1. Use it in a vegetable casserole:
Chef Viviani loves making a pasta dish like truffle gnocchi with a creamy Alfredo sauce, which is served at Siena Tavern. If making a pasta dish at home and using Alfredo, he says the leftover sauce is great for repurposing into any kind of vegetable casserole. "Toss the Alfredo sauce with cooked broccoli or cauliflower and add it to a baking pan. Sprinkle some breadcrumbs on top and bake in the oven at 350 degrees F (175 degrees C) for about 30 minutes (or until they are cooked to your liking)," he says. It'll be creamy, rich, and delicious.
2. Make a potato gratin:
For white cream sauces, like Alfredo once again, Viviani says "to mix thinly sliced potatoes with sliced onions and the leftover Alfredo sauce. Then, add cheese to the potato dish and bake at 400 degrees F (205 degrees C) until the potatoes are cooked through." This will make the cheesy potato dish taste super flavorful from the addition of sauce.
Try This: Kat's Alfredo Potatoes
3. Use the sauce as a dip:
Use leftover tomato-based sauce like a spicy arrabbiata or tangy puttanesca as a dip, which can be utilized with chips or vegetables. Viviani suggests taking the sauce and adding either chili flakes or sautéed chilies to add a little heat to the dip. Then, simply pour into a bowl and serve at any preferred temperature. You can then dunk anything in it, and you can even add more herbs and spices, too.
4. Make a soup:
"To make a traditional Italian papa Pomodoro soup, utilize the Pomodoro sauce as a tomato base and include it in a saute pan on the stovetop over high heat. Add in the desired seasonings and bread to complete the soup," says Viviani. It'll give some delicious tomato flavor, and it's a healthy soup to enjoy on a chilly night. You can also add some protein to it if you like.

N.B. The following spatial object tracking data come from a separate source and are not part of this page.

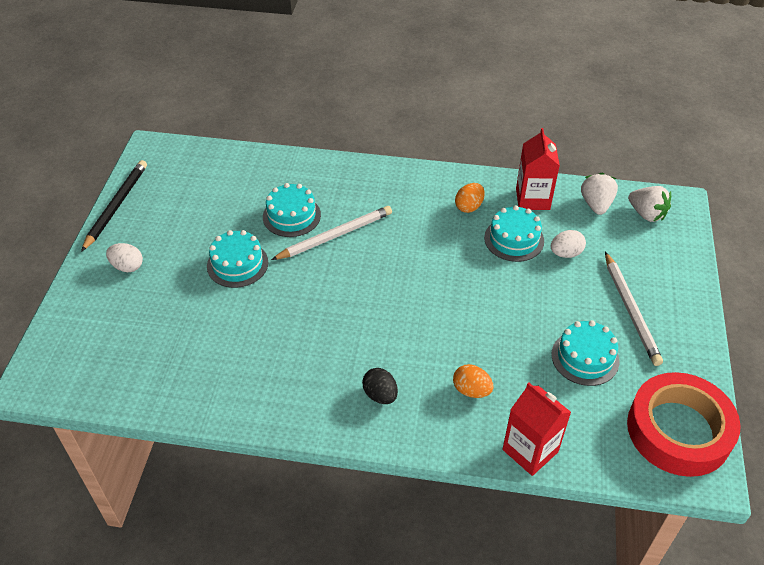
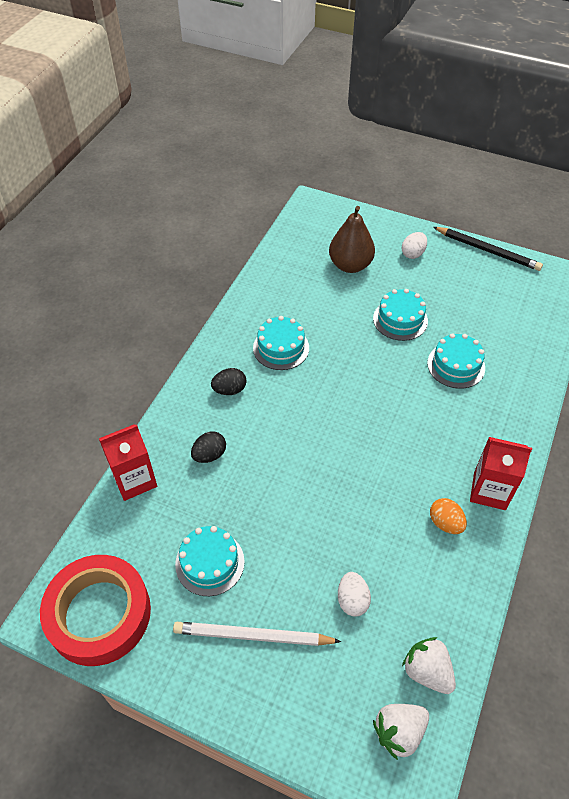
camera: 105 degrees right, 5 degrees up
white pencil [271,206,392,260] -> none
orange egg [453,364,494,398] -> black egg [191,431,226,463]
turquoise cake [484,205,544,262] -> turquoise cake moved to [253,316,309,370]
red carton [516,128,560,210] -> red carton moved to [470,437,532,510]
white strawberry [581,173,618,215] -> white strawberry turned 150 degrees counterclockwise [402,637,456,694]
none -> brown pear [329,206,375,273]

Another method is to add cream in with the leftover sauce for a tomato soup, says Chef Chris Gawronski of Acanto, Beacon Tavern, and The Gage in Chicago. "In a bowl, heat up a quart of leftover tomato sauce along with one cup of chicken stock, one cup of cream, and two cups of diced tomatoes. Add it all together, bring to a boil, then serve," he says.
And you can also modify this soup with squash for chilly months. "For fall, my top way to use leftover pasta sauce would be to add roasted delicata squash, cream, and tomatoes to make a seasonal, hearty soup," says Gawronski. Heat the quart of tomato sauce with one cup of cream, one cup of chicken stock, and two cups of roasted squash. Stir together as it comes to a boil.
5. Serve over polenta:
Pasta sauce tastes great with fluffy grains, like polenta. "Another easy recipe is to use tomato sauce on polenta. Simply bake polenta in the oven, add a tablespoon of butter along with parmesan cheese, and top with sauce," says Gawronski. How easy is that?
6. Use as a bread topper or pizza sauce:
Leftover sauce naturally works well as a topping, like for bruschetta by adding it to toasted bread, or for pizza, says Gawronski. "Spread the cold sauce on top of a rolled-out 12-ounce dough ball (you can get this at Whole Foods or make your own). Top with buffalo mozzarella and bake for about 10 to 12 minutes at 475 degrees F (245 degrees C)," he says. You can even make a "kitchen sink" pizza by using other leftover odds and ends in your fridge, from the grilled chicken you made last night to the half green pepper that's been waiting for its next act.
7. Add it to other pasta dishes:
Flip the script a bit by using that pasta sauce as a filling inside more pasta, like ravioli. "Tomato sauce also can be used as a stuffing by putting it in along with mashed potato and Parmigiano cheese into ravioli," Gawronski says. Use two cups of leftover sauce plus two cups of mashed potato along with a handful of Parmigiano. Mix together to combine.
Next, add a few dollops of olive oil onto a baking sheet lined with pasta dough. Insert the balls of mixture onto the pasta dough, then top with another layer of pasta dough, and cut to make individual ravioli. Boil the ravioli for four minutes and then serve with a little bit of fresh olive oil and chopped sage, he recommends.